◆ **WORK REQUIRED**
Please return the lines below word for word, leaving out the pictures.

◆ **EXCERPTED DATA**
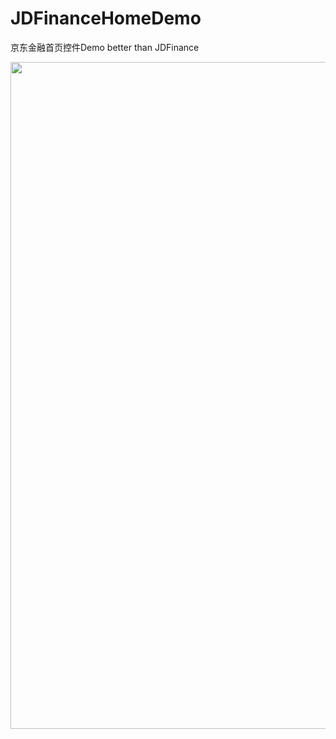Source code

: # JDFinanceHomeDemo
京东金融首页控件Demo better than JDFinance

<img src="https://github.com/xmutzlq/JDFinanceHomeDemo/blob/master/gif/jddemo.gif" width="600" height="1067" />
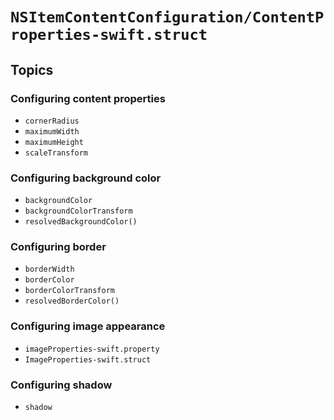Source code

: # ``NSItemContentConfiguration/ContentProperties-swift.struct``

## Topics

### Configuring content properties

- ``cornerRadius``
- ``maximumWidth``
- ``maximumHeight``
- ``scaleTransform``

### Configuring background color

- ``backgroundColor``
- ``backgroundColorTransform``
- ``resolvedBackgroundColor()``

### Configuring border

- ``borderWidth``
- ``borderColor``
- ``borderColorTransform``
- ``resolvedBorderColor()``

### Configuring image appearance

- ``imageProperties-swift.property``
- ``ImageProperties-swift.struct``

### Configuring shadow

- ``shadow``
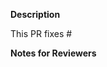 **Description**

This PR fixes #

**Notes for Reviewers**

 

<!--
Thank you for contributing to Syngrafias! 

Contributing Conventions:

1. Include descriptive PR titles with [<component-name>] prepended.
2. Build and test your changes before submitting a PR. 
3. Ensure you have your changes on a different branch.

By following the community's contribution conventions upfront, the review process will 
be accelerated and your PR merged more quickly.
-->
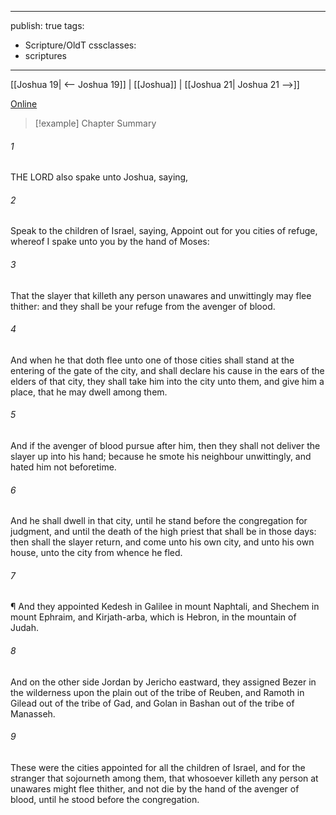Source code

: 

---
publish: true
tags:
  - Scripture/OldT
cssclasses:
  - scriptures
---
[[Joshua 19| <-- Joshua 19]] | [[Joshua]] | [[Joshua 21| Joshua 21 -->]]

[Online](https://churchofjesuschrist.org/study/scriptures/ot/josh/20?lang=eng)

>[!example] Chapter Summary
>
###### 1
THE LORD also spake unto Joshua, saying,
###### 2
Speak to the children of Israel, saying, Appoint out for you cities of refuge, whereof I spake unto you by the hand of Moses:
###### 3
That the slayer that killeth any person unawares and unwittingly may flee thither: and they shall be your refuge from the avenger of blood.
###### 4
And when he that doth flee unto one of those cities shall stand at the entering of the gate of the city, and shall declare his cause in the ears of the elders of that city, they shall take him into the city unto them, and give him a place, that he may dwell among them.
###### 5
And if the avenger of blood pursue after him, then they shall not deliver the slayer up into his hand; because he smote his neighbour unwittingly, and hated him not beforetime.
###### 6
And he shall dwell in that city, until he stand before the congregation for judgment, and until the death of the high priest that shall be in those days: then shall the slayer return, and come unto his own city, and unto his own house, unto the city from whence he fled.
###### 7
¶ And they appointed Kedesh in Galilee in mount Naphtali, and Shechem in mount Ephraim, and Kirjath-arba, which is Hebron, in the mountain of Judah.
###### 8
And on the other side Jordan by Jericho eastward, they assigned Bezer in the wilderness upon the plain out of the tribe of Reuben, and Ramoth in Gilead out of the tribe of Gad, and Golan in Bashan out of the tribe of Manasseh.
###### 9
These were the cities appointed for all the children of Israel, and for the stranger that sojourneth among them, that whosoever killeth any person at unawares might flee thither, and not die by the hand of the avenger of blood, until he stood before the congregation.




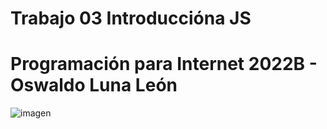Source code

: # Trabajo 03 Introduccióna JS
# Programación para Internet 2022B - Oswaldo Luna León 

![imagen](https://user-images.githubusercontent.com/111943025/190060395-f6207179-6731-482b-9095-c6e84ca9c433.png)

◆ **ANSWER TO THIS EXERCISE**
Source code

: # JDFinanceHomeDemo
京东金融首页控件Demo better than JDFinance

<img src="https://github.com/xmutzlq/JDFinanceHomeDemo/blob/master/gif/jddemo.gif" width="600" height="1067" />
Source code

: # ``NSItemContentConfiguration/ContentProperties-swift.struct``

## Topics

### Configuring content properties

- ``cornerRadius``
- ``maximumWidth``
- ``maximumHeight``
- ``scaleTransform``

### Configuring background color

- ``backgroundColor``
- ``backgroundColorTransform``
- ``resolvedBackgroundColor()``

### Configuring border

- ``borderWidth``
- ``borderColor``
- ``borderColorTransform``
- ``resolvedBorderColor()``

### Configuring image appearance

- ``imageProperties-swift.property``
- ``ImageProperties-swift.struct``

### Configuring shadow

- ``shadow``
 **Description**

This PR fixes #

**Notes for Reviewers**

 

<!--
Thank you for contributing to Syngrafias! 

Contributing Conventions:

1. Include descriptive PR titles with [<component-name>] prepended.
2. Build and test your changes before submitting a PR. 
3. Ensure you have your changes on a different branch.

By following the community's contribution conventions upfront, the review process will 
be accelerated and your PR merged more quickly.
-->
Source code

: 

---
publish: true
tags:
  - Scripture/OldT
cssclasses:
  - scriptures
---
[[Joshua 19| <-- Joshua 19]] | [[Joshua]] | [[Joshua 21| Joshua 21 -->]]

[Online](https://churchofjesuschrist.org/study/scriptures/ot/josh/20?lang=eng)

>[!example] Chapter Summary
>
###### 1
THE LORD also spake unto Joshua, saying,
###### 2
Speak to the children of Israel, saying, Appoint out for you cities of refuge, whereof I spake unto you by the hand of Moses:
###### 3
That the slayer that killeth any person unawares and unwittingly may flee thither: and they shall be your refuge from the avenger of blood.
###### 4
And when he that doth flee unto one of those cities shall stand at the entering of the gate of the city, and shall declare his cause in the ears of the elders of that city, they shall take him into the city unto them, and give him a place, that he may dwell among them.
###### 5
And if the avenger of blood pursue after him, then they shall not deliver the slayer up into his hand; because he smote his neighbour unwittingly, and hated him not beforetime.
###### 6
And he shall dwell in that city, until he stand before the congregation for judgment, and until the death of the high priest that shall be in those days: then shall the slayer return, and come unto his own city, and unto his own house, unto the city from whence he fled.
###### 7
¶ And they appointed Kedesh in Galilee in mount Naphtali, and Shechem in mount Ephraim, and Kirjath-arba, which is Hebron, in the mountain of Judah.
###### 8
And on the other side Jordan by Jericho eastward, they assigned Bezer in the wilderness upon the plain out of the tribe of Reuben, and Ramoth in Gilead out of the tribe of Gad, and Golan in Bashan out of the tribe of Manasseh.
###### 9
These were the cities appointed for all the children of Israel, and for the stranger that sojourneth among them, that whosoever killeth any person at unawares might flee thither, and not die by the hand of the avenger of blood, until he stood before the congregation.




Source code

: # Trabajo 03 Introduccióna JS
# Programación para Internet 2022B - Oswaldo Luna León 

![imagen](https://user-images.githubusercontent.com/111943025/190060395-f6207179-6731-482b-9095-c6e84ca9c433.png)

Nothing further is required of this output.